Saturday, April 4, 2015

Using Time in Aristotle to Compare Kant and Heidegger - Part IV

In the last part (Part III) I discussed Heidegger's use of 'temporality' in relation to Aristotle and Kant. Where Kant had provided a ground for Aristotle's experience of events, Heidegger provided a ground for Kant's orientation to the possibility of objects of experience. I will now bring us back to Aristotle's outlook to get another view on Heidegger and Kant.
When Aristotle is working out his Physics, he is asking some fundamental questions about inquiry into beings.  Kant has already assumed the existence of natural science as secure science. Aristotle is looking out at the possibilities that nature presents to him through the senses. One of these is that it can be understood, and he wants to come to terms with this understanding and the basic character of it in the Physics. Kant is not looking at the way the experience of nature provides us with possibility for understanding. (At least we can say this with regard to the Critique of Pure Reason. In the Critique of Judgment he sees this in aesthetic judgment.)
Kant is looking to the objects not in order to understand how they are presented such that they could be understood. Kant is looking at the objects understood in a particular way, and looking at the elements of such an understanding. This subtle different is important.  Aristotle recognizes that things presented to us can enter into various sorts of activity - not merely theoretical understanding, and Kant recognizes this too, but Kant's analysis in the Critique of Pure Reason takes objects in just the attitude of theoretical understanding.
Heidegger sees temporality in our coming towards our own possibilities (as well as other modes that I will leave out for now).  Heidegger can be seen as looking to Aristotle's attitude towards the particular possibility he was receptive to in the Physics: the possibility to understand nature.  With this in view, Heidegger looks at the area in which this is a possibility for us among other possibilities.  This bears some repetition and development.
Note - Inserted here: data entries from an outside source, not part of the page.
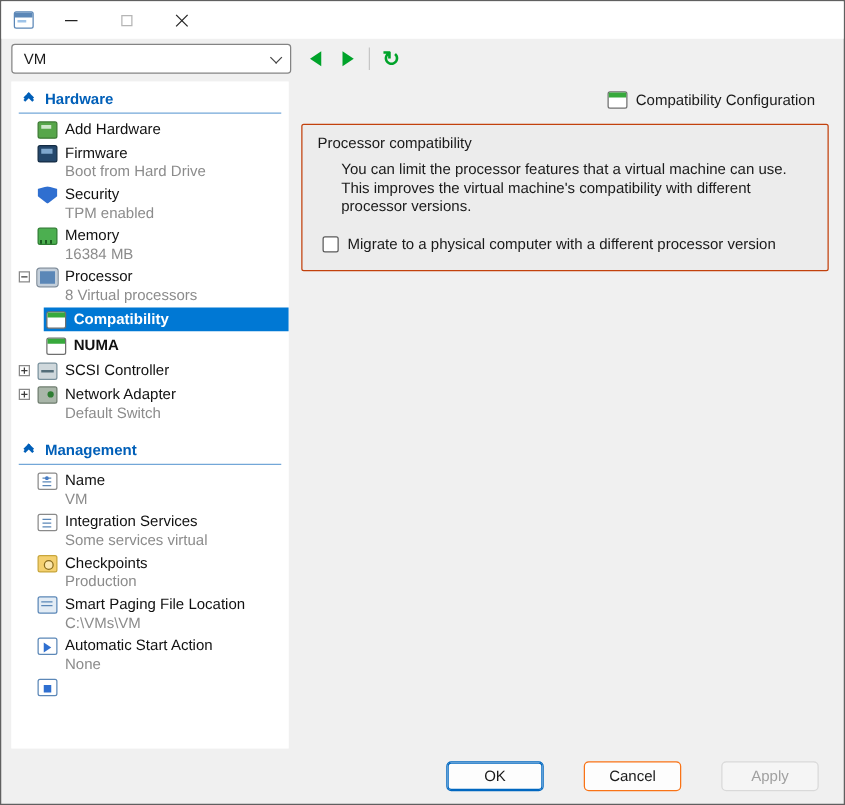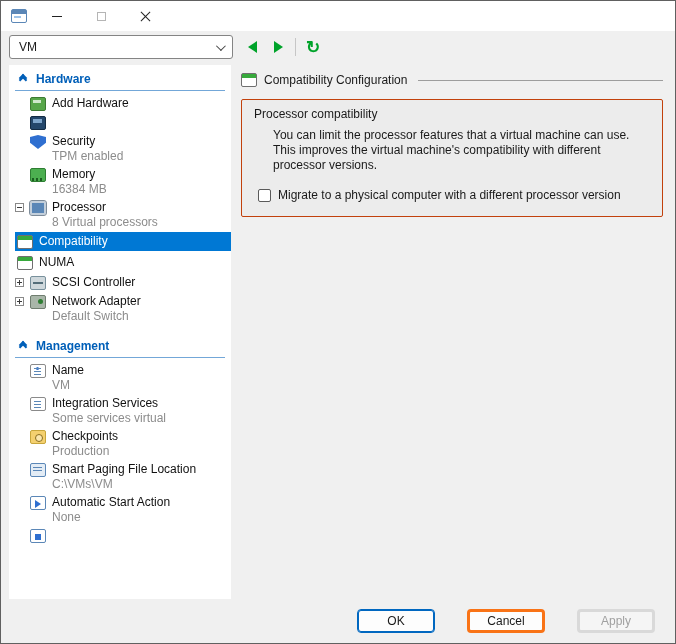--- a/index.html
+++ b/index.html
@@ -117,7 +117,7 @@
   .ic-stop::after { content:""; position:absolute; left:4px; top:4px; width:6px; height:6px; background:#2f6fd0; }
   .spacer-v { height:10px; }
   
-  .content { flex:1; padding: 8px 12px 0 10px; display:flex; flex-direction:column; overflow:hidden; }
+  .content { flex:1; padding: 8px 12px 0 10px; display:flex; flex-direction:column; overflow:hidden;align-items:flex-end; }
   .content-header { display:flex; align-items:center; gap:7px; }
   .content-header .ic { margin:0; }
   .header-line { flex:1; height:1px; background:#9d9d9d; margin-left:4px; }

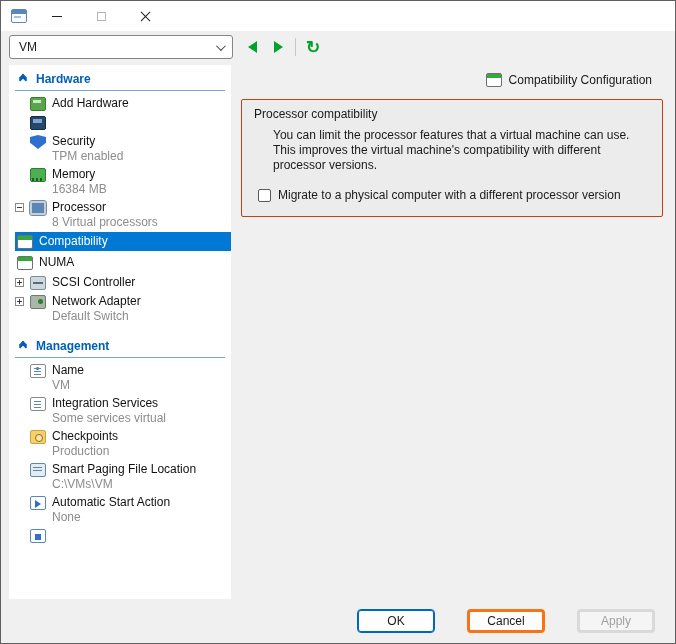--- a/index.html
+++ b/index.html
@@ -203,6 +203,10 @@
       <div class="s-item">
         <span class="exp-col"></span>
         <span class="ic ic-firmware"></span>
+        <div class="texts">
+          <div class="lbl">Firmware</div>
+          <div class="sub">Boot from Hard Drive</div>
+        </div>
       </div>
 
       <div class="s-item">

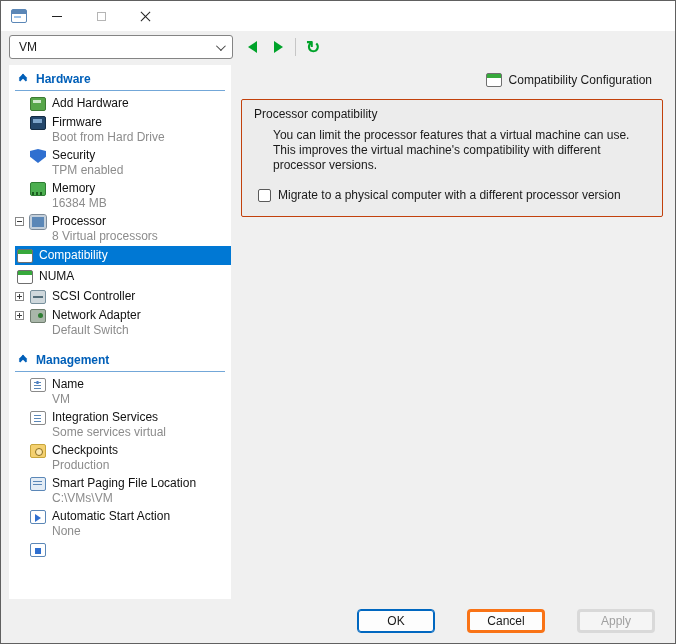--- a/index.html
+++ b/index.html
@@ -82,7 +82,7 @@
   .texts { display:flex; flex-direction:column; }
   .lbl { line-height:15px; color:#111; }
   .sub { line-height:14px; color:#8c8c8c; }
-  .s-item.child { padding:2px 0 2px 2px; }
+  .s-item.child { margin-left:20px; padding:2px 0 2px 2px;font-weight:bold; }
   .s-item.selected { background: var(--selection,#0078d4); margin-right:0; }
   .s-item.selected .lbl { color:#fff; }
Aristotle looked at his possibility for knowing nature, and characterized nature in its understandability.  Kant looked at the nature understood and developed the elements of this understood nature.  Heidegger looked at Aristotle's understanding of the understandability of nature and developed the elements of this kind of understanding. There is some violence to Heidegger in this last statement about him, but this is just a rough start to characterize briefly the relationship I see between Kant, Heidegger and Aristotle which needs to be developed further.  First, however, I would like to avoid a potential misunderstanding.
Heidegger saw Aristotle's understanding of understandability.  Why not see the understanding of the understandability of understandability, and so on forever?  Clearly, these two kinds of understanding are to be differentiated.  Aristotle sees the understandability of nature, which means he sees certain possibilities for understanding object.  Heidegger understands the understability that Aristotle saw, but since this understandability is not an object but a possibility, the understanding Heidegger develops is in the possibility of these attitudinal possibilities in relation to things, he also sees the possibility of not getting our primary direction from things, and the manner in which the very understandability of things can lure us into this orientation towards things.
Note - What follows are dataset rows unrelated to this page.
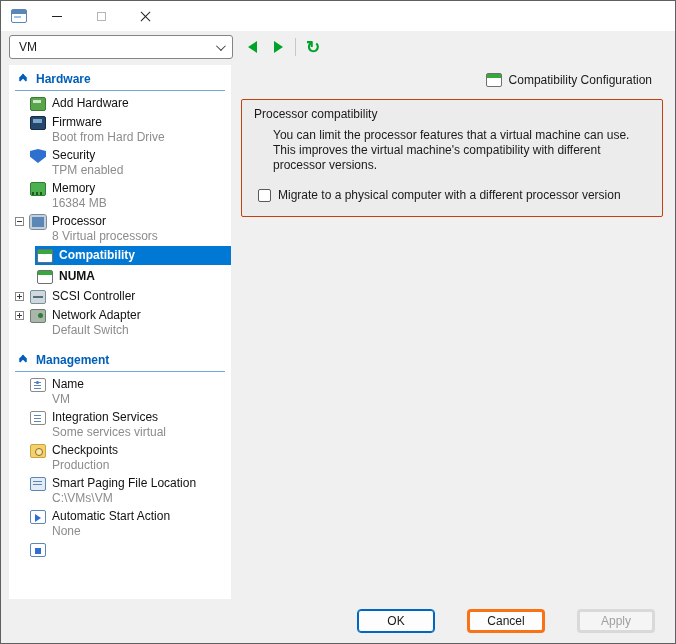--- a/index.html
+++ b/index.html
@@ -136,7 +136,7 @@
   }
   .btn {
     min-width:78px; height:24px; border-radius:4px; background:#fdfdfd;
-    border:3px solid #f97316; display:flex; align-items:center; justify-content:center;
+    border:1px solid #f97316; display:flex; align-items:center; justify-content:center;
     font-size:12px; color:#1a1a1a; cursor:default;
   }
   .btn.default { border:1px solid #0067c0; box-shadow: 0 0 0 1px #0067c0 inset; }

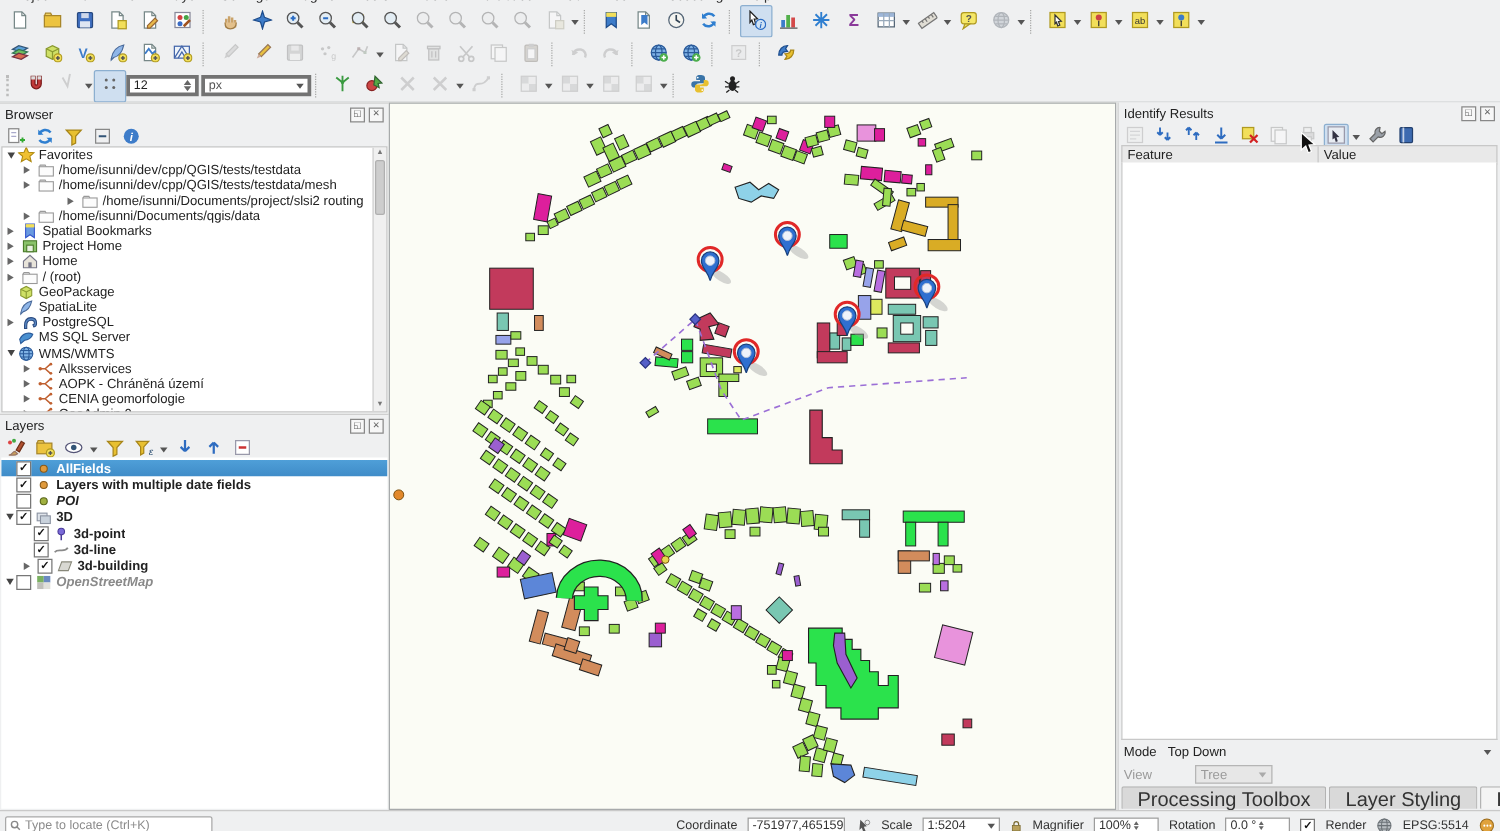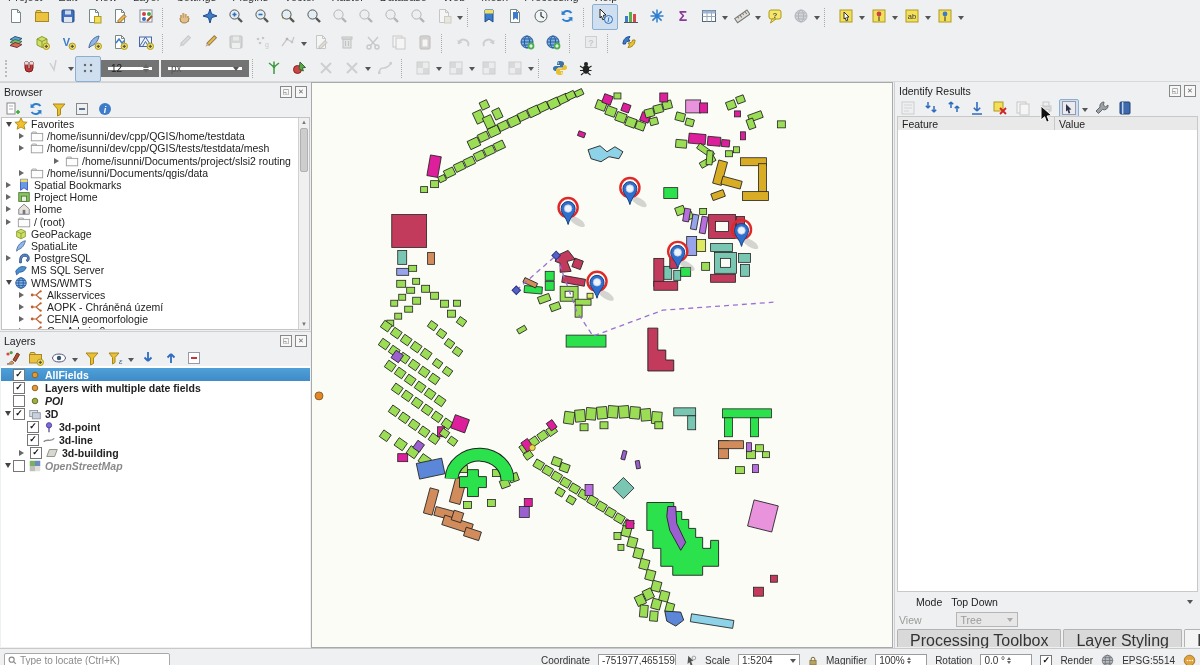--- a/index.html
+++ b/index.html
@@ -20,7 +20,7 @@
   .grip{width:5px;height:17px;border-left:2px dotted #bcbcbc;margin:0 4px 0 2px;flex:0 0 auto;}
   .dd{width:9px;height:24px;display:flex;align-items:center;justify-content:center;flex:0 0 auto;margin-left:-2px;}
   .dd::after{content:"";border:3px solid transparent;border-top:4px solid #555;margin-top:4px;}
-  .minibox{height:17px;background:#fff;border:7px solid #737373;font-size:10px;display:flex;
+  .minibox{height:17px;background:#fff;border:3px solid #737373;font-size:10px;display:flex;
            align-items:center;padding:0 3px;box-sizing:border-box;flex:0 0 auto;}
   .spinarrows{display:flex;flex-direction:column;justify-content:center;margin-left:auto;gap:1px;}
   .spinarrows i{border:3px solid transparent;display:block;width:0;height:0;}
Kant and Heidegger both took up different projects that relate to Aristotle's.  Kant took up the understanding of objects once the method of this understanding had become secure.  Heidegger took up the characterization of the possibility of understanding that Aristotle saw in objects.  The interpretations of Kant and Heidegger developed differently on the basis of this.

Some Remarks:

I do not mean that Heidegger and Kant were explicitly looking at Aristotle.  Though they were aware of him it isn't necessary that they took their direction from Aristotle explicitly.
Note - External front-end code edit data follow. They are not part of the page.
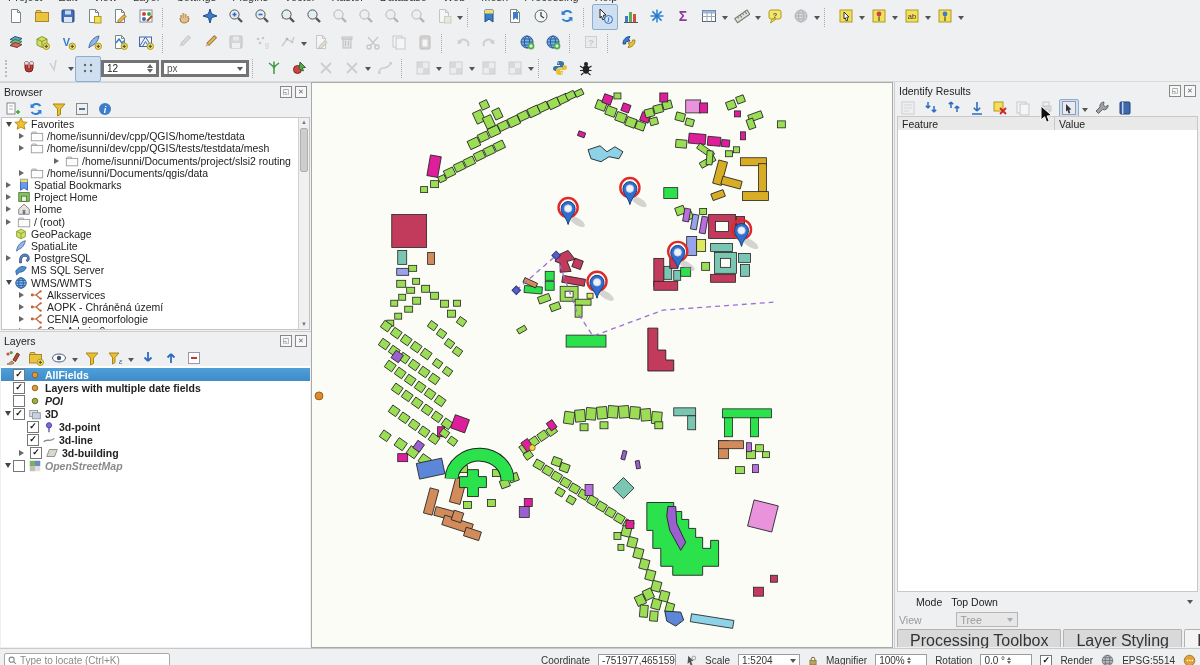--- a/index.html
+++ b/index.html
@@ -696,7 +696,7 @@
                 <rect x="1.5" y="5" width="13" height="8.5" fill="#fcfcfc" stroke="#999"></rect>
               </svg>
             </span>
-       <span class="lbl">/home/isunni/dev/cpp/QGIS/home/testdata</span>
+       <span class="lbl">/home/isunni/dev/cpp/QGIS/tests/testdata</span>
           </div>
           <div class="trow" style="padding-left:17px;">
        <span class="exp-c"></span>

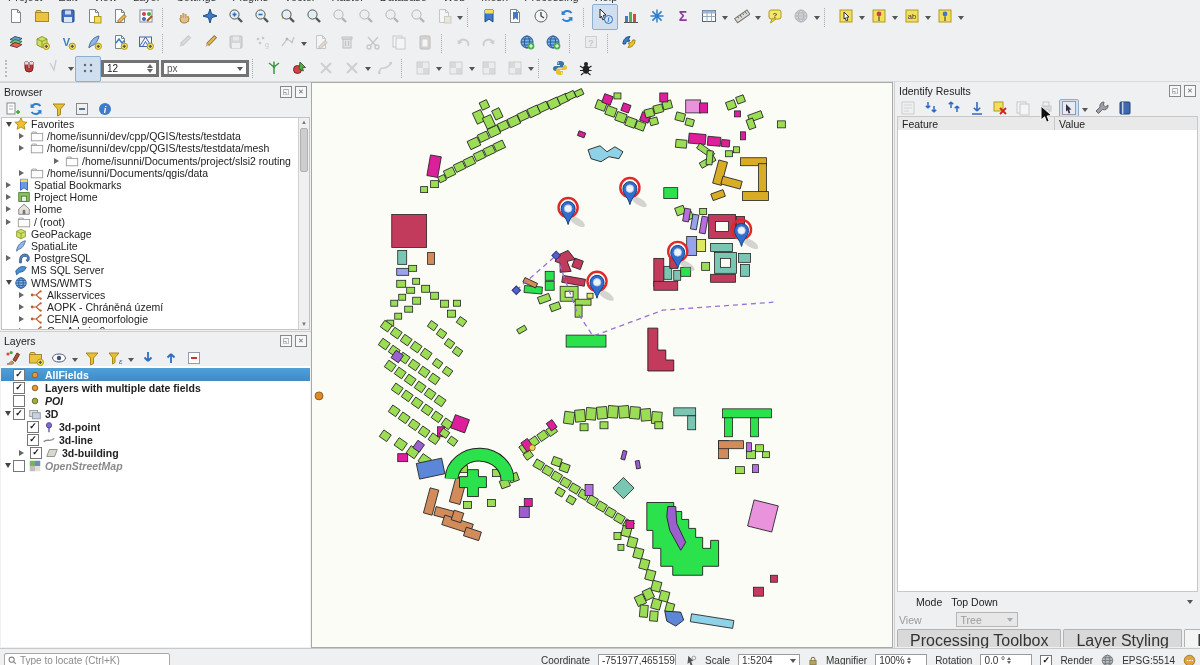--- a/index.html
+++ b/index.html
@@ -60,7 +60,7 @@
   .colheader .c2{padding-left:4px;}
   #idContent{position:absolute;left:2px;right:2px;top:48px;bottom:56px;background:#fff;border:1px solid #c8c8c8;border-top:none;}
   .ctlrow{position:absolute;left:4px;right:4px;height:17px;display:flex;align-items:center;font-size:10.5px;gap:6px;}
-  #modeRow{bottom:38px;margin-left:17px;} #viewRow{bottom:20px;}
+  #modeRow{bottom:38px;} #viewRow{bottom:20px;}
   .flatcombo{flex:1;display:flex;align-items:center;height:16px;padding:0 3px;}
   .smallcombo{width:62px;height:15px;border:1px solid #b5b5b5;background:#e7e7e7;color:#9a9a9a;
               display:flex;align-items:center;padding:0 4px;box-sizing:border-box;margin-left:28px;}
I am not suggesting any kind of order of importance between these thinkers and their thinking out of time.  This would require separate justification.
There is something interesting here with relation to transcendental inquiry: Aristotle, Kant and Heidegger all have different basic directions, but they all look to the transcendental ground of these.  This is not to give priority to Kant; one could just as well see that each of these thinkers disclosed the phenomena they had in mind, and give priority to phenomenology.  This does let us see a relationship between transcendental philosophy and phenomenology:  transcendental philosophy doesn't mean taking the same topics for analysis that Kant did.
I see that Heidegger and Kant are both attacking a tendency that people fell into with regard to the success of Aristotle's project.  Kant shows that metaphysicians cannot use the model of understanding from nature in their own pursuits, and so need to turn away from characterizing them in terms of objects.  Heidegger also wants to see new opportunities in carrying out the question concerning the being of beings without taking direction from objects.  Kant and Heidegger both suggest alternative ways forward, but these alternatives are not contradictory.  The alternatives that come out of Kant and Heidegger still seem to have the characteristic difference of their original points of departure.